Miklowitz noted that among bipolar patients depressive symptoms include low mood, sadness, inertia, fatigue, loss of interests in things, suicidal thoughts or attempts, and/or insomnia.

On the other hand, when bipolar patients experience mania, that can take the form of intense periods of excitement, euphoria, severe irritability with little need for sleep, increased energy and activity, and/or rapid-fire thinking and speech. It may also involve “grandiose thinking,” such as believing one is famous or endowed with “special powers.”

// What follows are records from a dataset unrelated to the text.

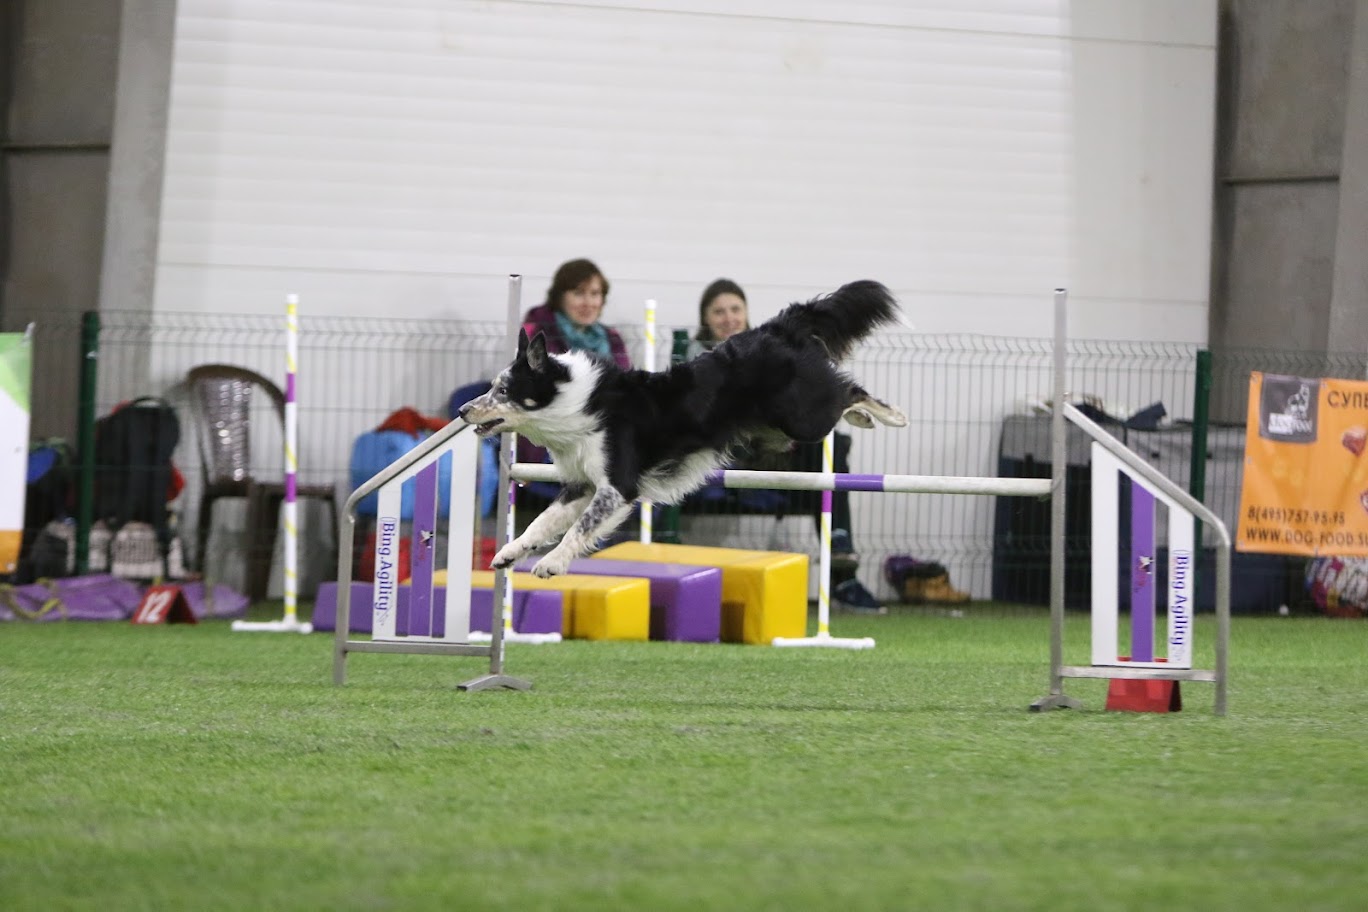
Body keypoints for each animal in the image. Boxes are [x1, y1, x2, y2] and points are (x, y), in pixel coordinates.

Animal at [458, 279, 908, 577]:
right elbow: (542, 521)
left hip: (803, 417)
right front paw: (510, 553)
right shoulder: (581, 482)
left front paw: (551, 563)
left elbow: (578, 528)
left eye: (502, 390)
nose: (463, 411)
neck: (572, 401)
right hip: (779, 431)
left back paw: (890, 415)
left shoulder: (618, 486)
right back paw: (867, 418)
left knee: (848, 390)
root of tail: (775, 328)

The review focused on 36 investigations involving adults and three involving adolescents, with a combined total of nearly 3,900 bipolar patients. Collectively the average age was about 37, with women accounting for roughly 60% of the patients.

Prior to each study launch, participants had already been taking medications for their bipolar disorder. In turn, some were randomly assigned to just stick with their prior care (with psychiatric support and monitoring). Others, however, were randomly assigned to participate in individual therapy, therapy involving family members or group therapy (without the involvement of close family members).